What about long COVID?
Some people with SARS-CoV-2 develop prolonged symptoms that can last for months or years. In some cases, this is due to organ damage in people who had very advanced disease. About 10% of people develop a chronic condition known as long COVID. This is most likely to occur after severe illness, but some young, healthy people with mild illness still develop long COVID. Studies have shown that vaccination and treatment with Paxlovid or metformin may lower the risk of long COVID.
People with long COVID have reported more than 200 symptoms. These include severe fatigue, brain fog (cognitive impairment), postural orthostatic tachycardia syndrome (changes in heart rate and blood pressure when standing up) and post-exertional malaise (inability to recover from physical or mental exertion). In many cases, long COVID resembles myalgic encephalomyelitis/chronic fatigue syndrome, which is often triggered by a viral infection. In some cases, the condition can be disabling.
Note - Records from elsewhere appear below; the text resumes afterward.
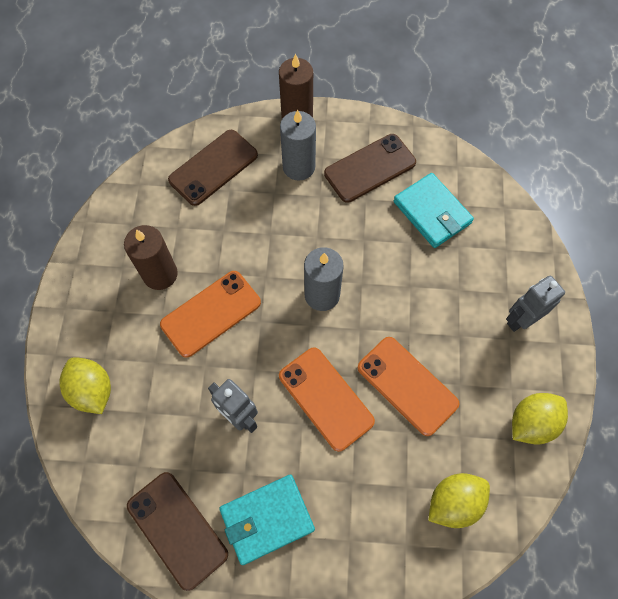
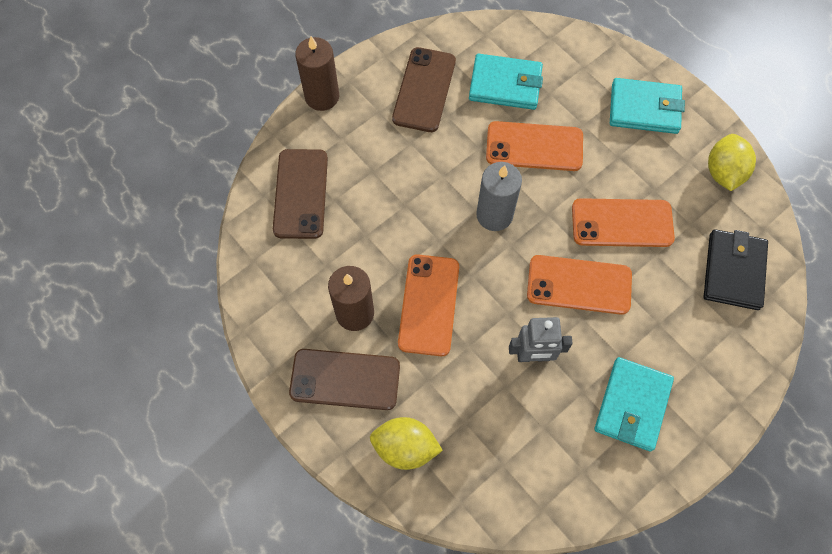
camera: 45 degrees left, 0 degrees up
(177, 529) = (581, 476): brown phone -> brown phone (345, 379)
(299, 167) = (368, 135): grey candle -> none
(404, 273) = (534, 146): none -> orange phone
(454, 502) = (733, 271): yellow lemon -> black wallet
(520, 319) = (644, 108): grey robot -> turquoise wallet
The biology of long COVID is not well understood. Leading hypotheses include persistent SARS-CoV-2 infection, reactivation of existing latent viruses (such as Epstein-Barr virus), a leaky gut, changes in the microbiome, abnormal immune responses that persist after acute infection and autoimmunity. Ongoing immune activation and inflammation can cause problems throughout the body, such as abnormal blood clotting, mitochondrial dysfunction, hormonal imbalances and impaired neurological signaling.
People with long COVID have tried a wide variety of treatments, including antivirals, blood thinners, beta blockers, statins, antihistamines, probiotics and low-dose naltrexone. While some patients report improvement, and some therapies have shown some benefit in small studies, there are currently no approved treatments, and this is an active area of clinical research.